Experts advise Tinubu to remove bottlenecks in maritime ecosystem


President Bola Ahmed Tinubu has been urged to wade into the port downsides and rejuvenate the nation’s trade gateways through domestic solutions.

The current situation at the nation’s seaports largely fall short of the level of infrastructure and standard operations that is required to uplift the ailing economy.

Recall, the Federal Government, in its Medium Term Expenditure Framework and Fiscal Strategy Paper (MTEF/FSP) 2024-2026 is planning to borrow N26.42 trillion loans between 2024 and 2026.

Economic experts however, believe that rather than continuous borrowing, the nation should look inwards and develop sustainable wealth creation strategies that would strengthen its economy and improve the standard of living of its people.

The Nigerian Shippers’ Council (NSC) had estimated that the establishment of a national fleet of vessels in Nigeria is expected to yield over $9.1 billion (about N7. 2 trillion) yearly in freight revenue.

However, the former Minister of Information and Culture, Alhaji Lai Mohammed, also revealed that the nation would earn revenue of over $201 billion (about N160.8 trillion) in 45 years from the Lekki Deep Sea Port.

Meanwhile, the existing seaports – Lagos Port Complex and Tin Can Island Port in Lagos; Calabar Port, Delta Port, Rivers Port at Port Harcourt, and Onne Port generated N361 billion for the Nigerian Ports Authority (NPA) alone last year, notwithstanding their poor states.

The Nigeria Customs Service is expected to generate N3.6 trillion revenue this year, and pundits believe that could be doubled if the standard operating environment is created.
┄┄┄┄┄┄
- WRITTEN EXERCISE 1
According to the port article, how much did the existing seaports generate for the Nigerian Ports Authority last year?
- WRITTEN EXERCISE 2
Write out the port article's text between "However, the former" and "environment is created.", inclusive.
- WRITTEN EXERCISE 3
For each statement, say whether the port article supports it, and quote the words that decide it. (a) The Nigerian Shippers' Council estimated that a national fleet of vessels would yield over $9.1 billion yearly in freight revenue. (b) The Nigeria Customs Service is expected to generate N36 trillion in revenue this year. (c) The Federal Government plans to borrow N26.42 trillion between 2024 and 2026.

Stored records:
┄┄┄┄┄┄
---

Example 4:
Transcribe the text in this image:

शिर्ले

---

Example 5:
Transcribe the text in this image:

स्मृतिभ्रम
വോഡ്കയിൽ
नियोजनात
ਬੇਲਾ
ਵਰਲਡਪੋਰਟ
┄┄┄┄┄┄
- CORRECT RESULT 1
N361 billion

- CORRECT RESULT 2
However, the former Minister of Information and Culture, Alhaji Lai Mohammed, also revealed that the nation would earn revenue of over $201 billion (about N160.8 trillion) in 45 years from the Lekki Deep Sea Port.

Meanwhile, the existing seaports – Lagos Port Complex and Tin Can Island Port in Lagos; Calabar Port, Delta Port, Rivers Port at Port Harcourt, and Onne Port generated N361 billion for the Nigerian Ports Authority (NPA) alone last year, notwithstanding their poor states.

The Nigeria Customs Service is expected to generate N3.6 trillion revenue this year, and pundits believe that could be doubled if the standard operating environment is created.

- CORRECT RESULT 3
(a) Yes: "the establishment of a national fleet of vessels in Nigeria is expected to yield over $9.1 billion (about N7. 2 trillion) yearly in freight revenue."
(b) No: "The Nigeria Customs Service is expected to generate N3.6 trillion revenue this year"
(c) Yes: "is planning to borrow N26.42 trillion loans between 2024 and 2026."